What is required:
Go to the line in the data below that contains "line: (1689, 873) -> (1223, 835), added". Write it out exactly, along with every later line through the last, and nothing else.

Data for this task:
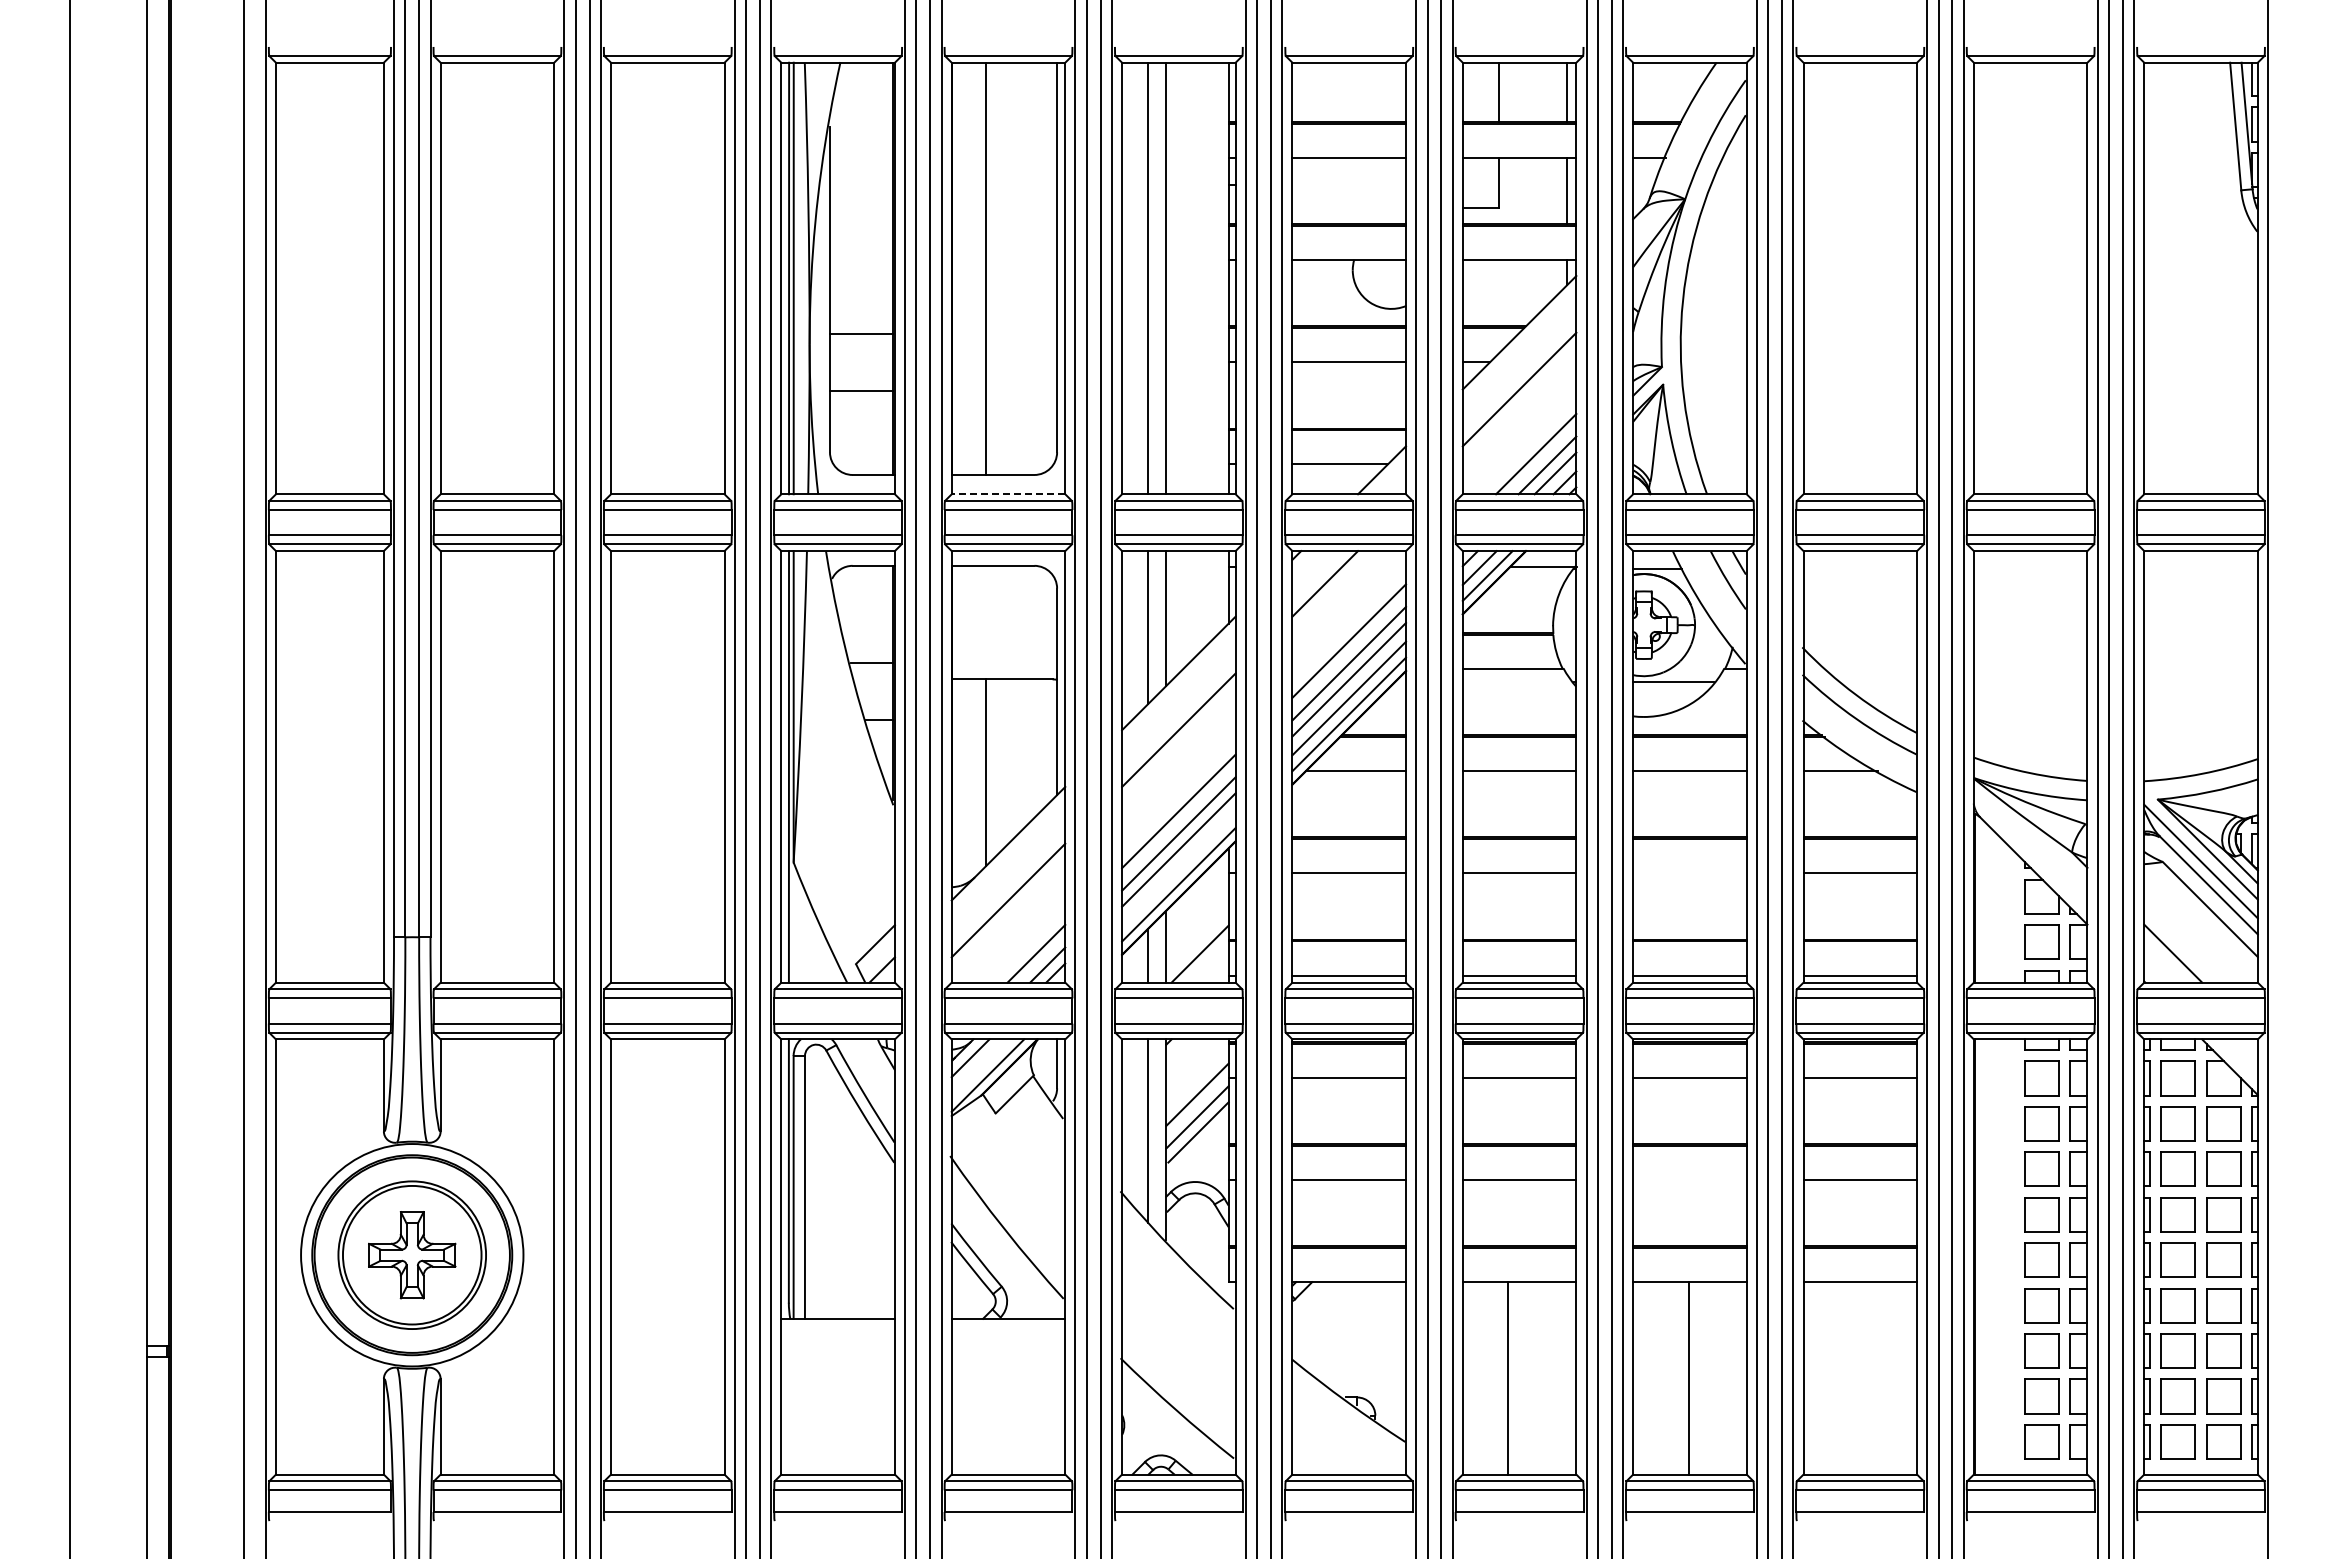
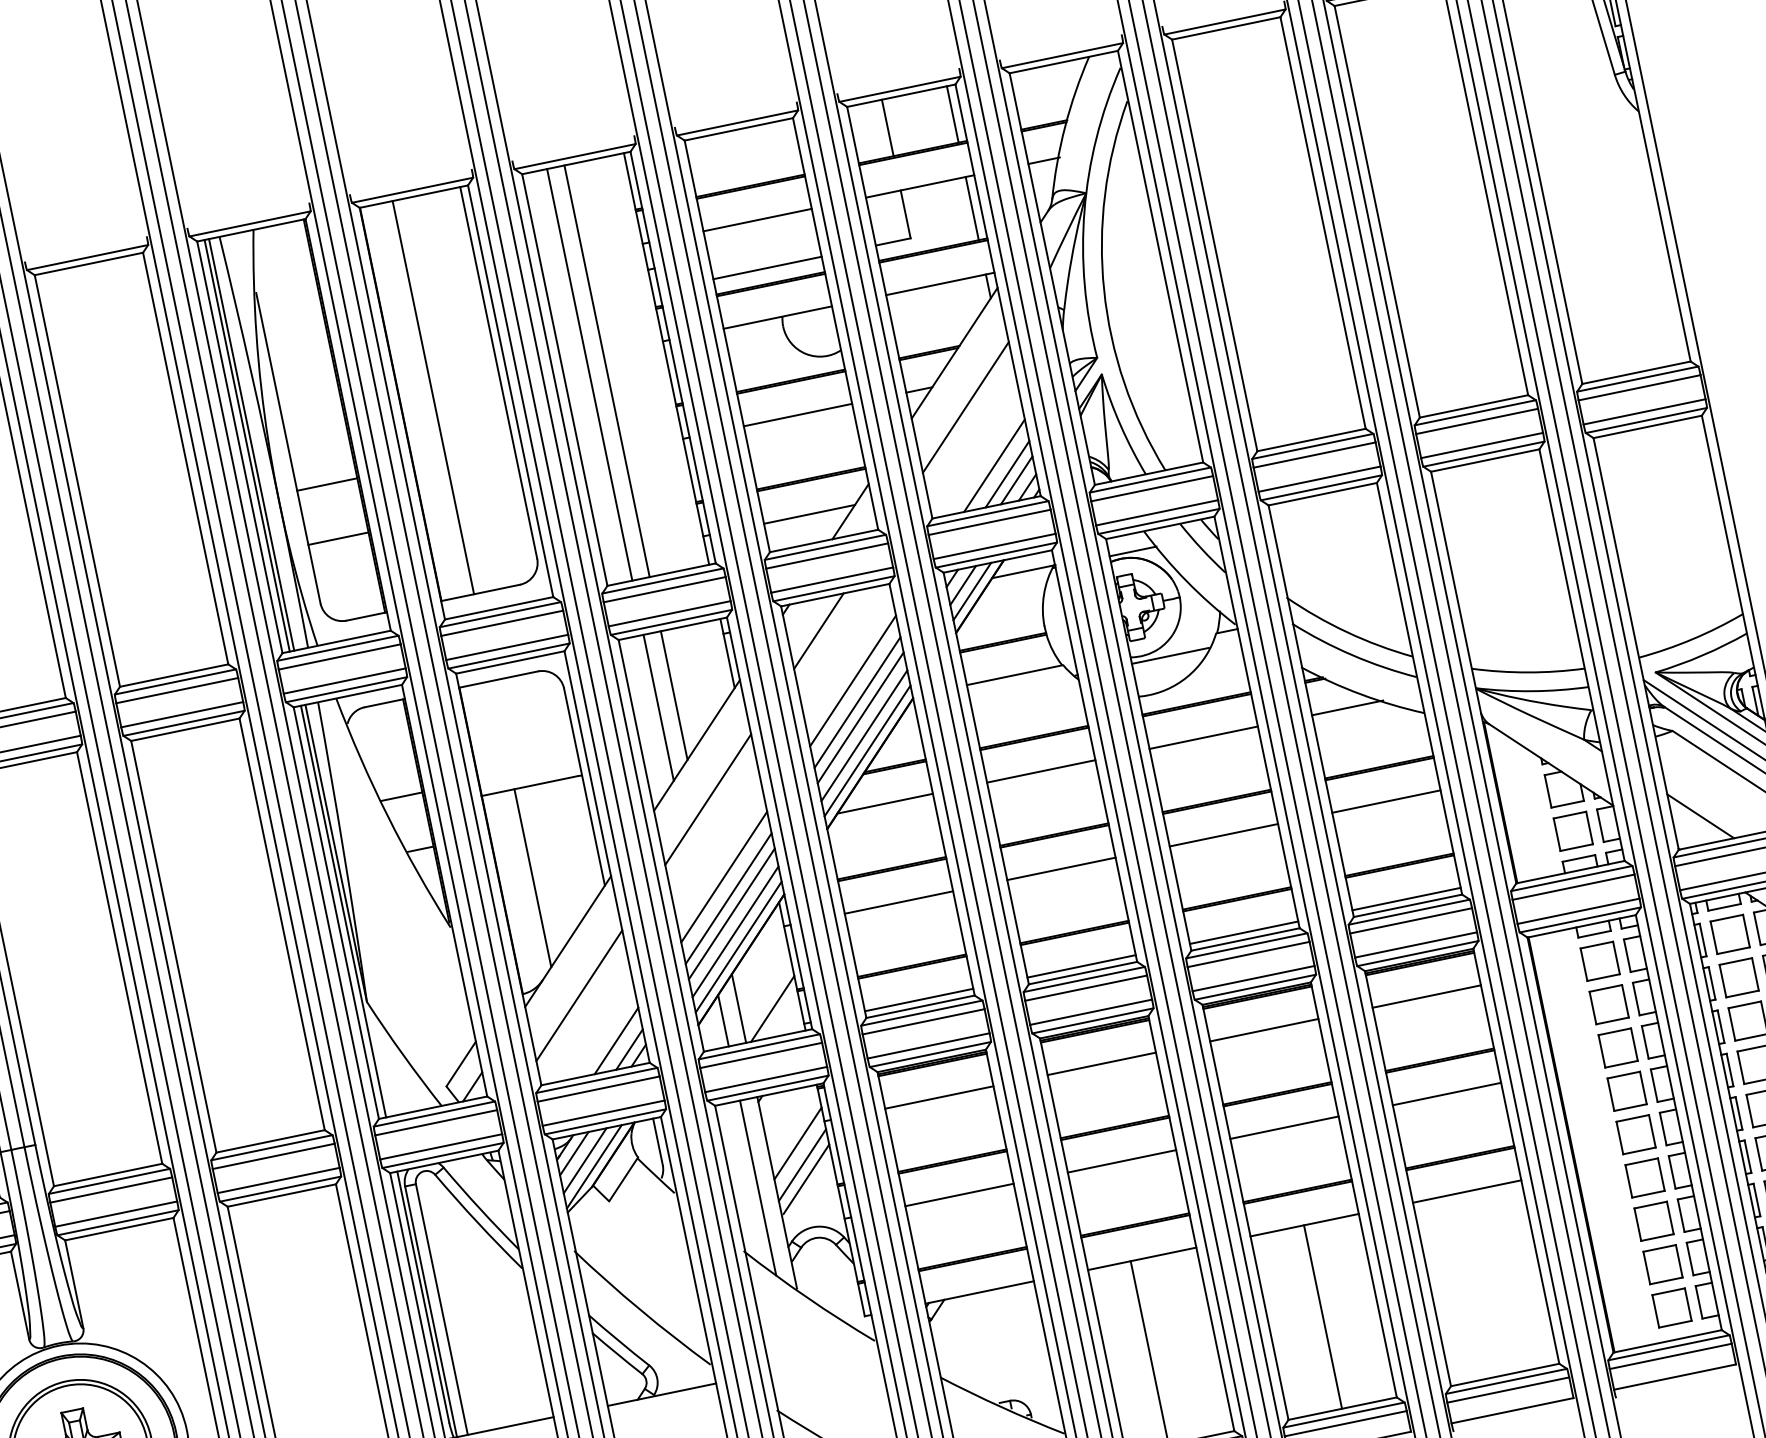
line: (1349, 208) -> (767, 268), added
line: (1008, 494) -> (499, 608), dashed -> solid
line: (1178, 868) -> (735, 931), added
line: (1689, 873) -> (1223, 835), added
line: (979, 1067) -> (584, 1160), added
line: (1689, 1180) -> (1284, 1128), added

Result of the task:
line: (1689, 873) -> (1223, 835), added
line: (979, 1067) -> (584, 1160), added
line: (1689, 1180) -> (1284, 1128), added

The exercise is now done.